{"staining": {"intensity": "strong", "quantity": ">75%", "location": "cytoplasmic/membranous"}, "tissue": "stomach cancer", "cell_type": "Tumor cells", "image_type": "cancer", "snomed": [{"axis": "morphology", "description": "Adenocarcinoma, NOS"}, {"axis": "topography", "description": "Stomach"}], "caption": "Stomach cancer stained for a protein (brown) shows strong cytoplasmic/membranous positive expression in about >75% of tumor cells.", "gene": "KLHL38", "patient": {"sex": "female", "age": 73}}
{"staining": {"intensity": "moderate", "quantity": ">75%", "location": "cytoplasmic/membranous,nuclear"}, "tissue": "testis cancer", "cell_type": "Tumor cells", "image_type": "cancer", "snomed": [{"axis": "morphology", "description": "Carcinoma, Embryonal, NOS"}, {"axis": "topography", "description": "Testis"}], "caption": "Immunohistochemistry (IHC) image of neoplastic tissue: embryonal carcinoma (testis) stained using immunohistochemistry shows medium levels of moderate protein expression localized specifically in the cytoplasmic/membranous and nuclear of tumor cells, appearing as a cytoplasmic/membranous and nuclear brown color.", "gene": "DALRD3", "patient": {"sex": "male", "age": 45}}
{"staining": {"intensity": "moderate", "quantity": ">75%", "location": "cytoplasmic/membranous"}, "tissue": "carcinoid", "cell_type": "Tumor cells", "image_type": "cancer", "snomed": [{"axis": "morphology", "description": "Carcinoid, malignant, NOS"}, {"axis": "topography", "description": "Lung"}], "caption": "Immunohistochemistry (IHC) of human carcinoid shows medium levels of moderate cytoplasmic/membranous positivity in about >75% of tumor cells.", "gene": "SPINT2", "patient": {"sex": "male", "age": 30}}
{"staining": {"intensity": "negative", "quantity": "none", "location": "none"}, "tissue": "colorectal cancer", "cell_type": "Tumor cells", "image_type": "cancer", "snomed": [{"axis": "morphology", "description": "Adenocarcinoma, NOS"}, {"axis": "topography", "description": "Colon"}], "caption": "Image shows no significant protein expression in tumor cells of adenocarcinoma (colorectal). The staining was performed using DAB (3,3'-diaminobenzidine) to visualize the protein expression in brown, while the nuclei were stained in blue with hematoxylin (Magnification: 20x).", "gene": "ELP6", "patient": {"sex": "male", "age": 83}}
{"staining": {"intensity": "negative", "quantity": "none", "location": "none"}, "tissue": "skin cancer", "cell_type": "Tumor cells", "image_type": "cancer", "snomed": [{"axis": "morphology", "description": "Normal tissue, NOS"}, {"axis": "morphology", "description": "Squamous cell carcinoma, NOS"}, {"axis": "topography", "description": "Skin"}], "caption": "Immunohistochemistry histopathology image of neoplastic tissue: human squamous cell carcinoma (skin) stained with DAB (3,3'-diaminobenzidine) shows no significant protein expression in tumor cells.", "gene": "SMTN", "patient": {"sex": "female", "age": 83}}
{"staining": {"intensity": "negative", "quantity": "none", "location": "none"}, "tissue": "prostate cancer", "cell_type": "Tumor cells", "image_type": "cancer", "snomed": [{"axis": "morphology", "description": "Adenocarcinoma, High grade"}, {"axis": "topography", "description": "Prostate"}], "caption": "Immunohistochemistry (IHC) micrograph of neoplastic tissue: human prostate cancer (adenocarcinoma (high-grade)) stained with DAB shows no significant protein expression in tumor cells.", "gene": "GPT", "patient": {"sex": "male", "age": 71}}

- **WHAT TO DO**
Search the material above for the string "moderate", and copy every line in which it turns up.

- **RESULT OF THE TASK**
{"staining": {"intensity": "moderate", "quantity": ">75%", "location": "cytoplasmic/membranous,nuclear"}, "tissue": "testis cancer", "cell_type": "Tumor cells", "image_type": "cancer", "snomed": [{"axis": "morphology", "description": "Carcinoma, Embryonal, NOS"}, {"axis": "topography", "description": "Testis"}], "caption": "Immunohistochemistry (IHC) image of neoplastic tissue: embryonal carcinoma (testis) stained using immunohistochemistry shows medium levels of moderate protein expression localized specifically in the cytoplasmic/membranous and nuclear of tumor cells, appearing as a cytoplasmic/membranous and nuclear brown color.", "gene": "DALRD3", "patient": {"sex": "male", "age": 45}}
{"staining": {"intensity": "moderate", "quantity": ">75%", "location": "cytoplasmic/membranous"}, "tissue": "carcinoid", "cell_type": "Tumor cells", "image_type": "cancer", "snomed": [{"axis": "morphology", "description": "Carcinoid, malignant, NOS"}, {"axis": "topography", "description": "Lung"}], "caption": "Immunohistochemistry (IHC) of human carcinoid shows medium levels of moderate cytoplasmic/membranous positivity in about >75% of tumor cells.", "gene": "SPINT2", "patient": {"sex": "male", "age": 30}}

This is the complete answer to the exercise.